-- Source extract --
━━━━━━━━━━━━━━━━━━━━━━━━━━━━━━
JinTech 9 Years · 1063 comments

Every Lacie drive I have ever purchased (four) in the past failed. I always unmount before disconnecting or powering off. Every other drive I have purchased from every other maker has not. I am not sure what their failure rates are these days?

larryjw 9 Years · 1036 comments

Raid 0 and Raid 1 seem merely marketing designations -- not the kinds of Raid a pro would need. 

dewme 10 Years · 5782 comments

I have set up and worked with RAID in the past. But the average consumer doesn't care about RAID and therefore won't buy it. What some company needs to do, if they want to sell their product, is innovate. Specifically, someone needs to invent a drive that changes its own RAID configuration automatically depending upon how the data is accessed and how much data there is. For example, if less than 10% of the drive's space is being used, it should implement mirroring. If certain files are being accessed a lot it should implement striping. (And perhaps even a simultaneous mix of striping and mirroring.) And it should dynamically change as the user's needs change. In a way Apple's Fusion drive technology is already a step in this direction: files are moved between HDD and SSD as the drive sees fit, without knowledge of the user. This synthesis approach ("SynDrive" - I just coined that word, and a Google search indicates that word is not used much) should work on either HDD or SSD memory devices. For SynHDDs you probably require multiple HDDs and for SynSSDs you probably require multiple SSDs or you may not be gaining very much. I think either the OS or the physical device could handle the details, but it's more likely in the OS because device manufacturers historically don't write much software. I hope we see this innovation before I die. Oh, here's another good name for this innovation: BlenDrive. P.S. There needs to be two separate cables going into the BlenDrive to allow for redundancy in the physical drive controllers. And in the spirit of the round pizza box by Apple, the new Apple SynHDD should be cylindrical because HDD disk platters are circular.  :)
━━━━━━━━━━━━━━━━━━━━━━━━━━━━━━
-- Tasks for this exercise --
**a.** From the drive comment thread, extract the passage that begins at the words "JinTech 9 Years" and stops after the words "are these days?".
**b.** List the usernames of the commenters in the drive comment thread.

-- Material provided --
━━━━━━━━━━━━━━━━━━━━━━━━━━━━━━
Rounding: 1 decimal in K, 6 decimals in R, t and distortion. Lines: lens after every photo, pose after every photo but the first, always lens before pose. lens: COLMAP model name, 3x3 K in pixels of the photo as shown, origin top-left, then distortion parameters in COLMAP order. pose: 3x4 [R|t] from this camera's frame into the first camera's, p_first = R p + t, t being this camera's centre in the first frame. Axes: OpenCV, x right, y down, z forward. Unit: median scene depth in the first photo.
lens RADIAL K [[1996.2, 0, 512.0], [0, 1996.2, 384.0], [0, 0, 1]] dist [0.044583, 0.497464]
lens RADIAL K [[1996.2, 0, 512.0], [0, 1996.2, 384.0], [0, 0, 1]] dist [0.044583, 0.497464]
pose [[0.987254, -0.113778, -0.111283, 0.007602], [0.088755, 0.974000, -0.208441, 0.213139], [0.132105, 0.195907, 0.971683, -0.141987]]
━━━━━━━━━━━━━━━━━━━━━━━━━━━━━━
-- Solution set --
**a.**
JinTech 9 Years · 1063 comments

Every Lacie drive I have ever purchased (four) in the past failed. I always unmount before disconnecting or powering off. Every other drive I have purchased from every other maker has not. I am not sure what their failure rates are these days?

**b.**
JinTech
larryjw
dewme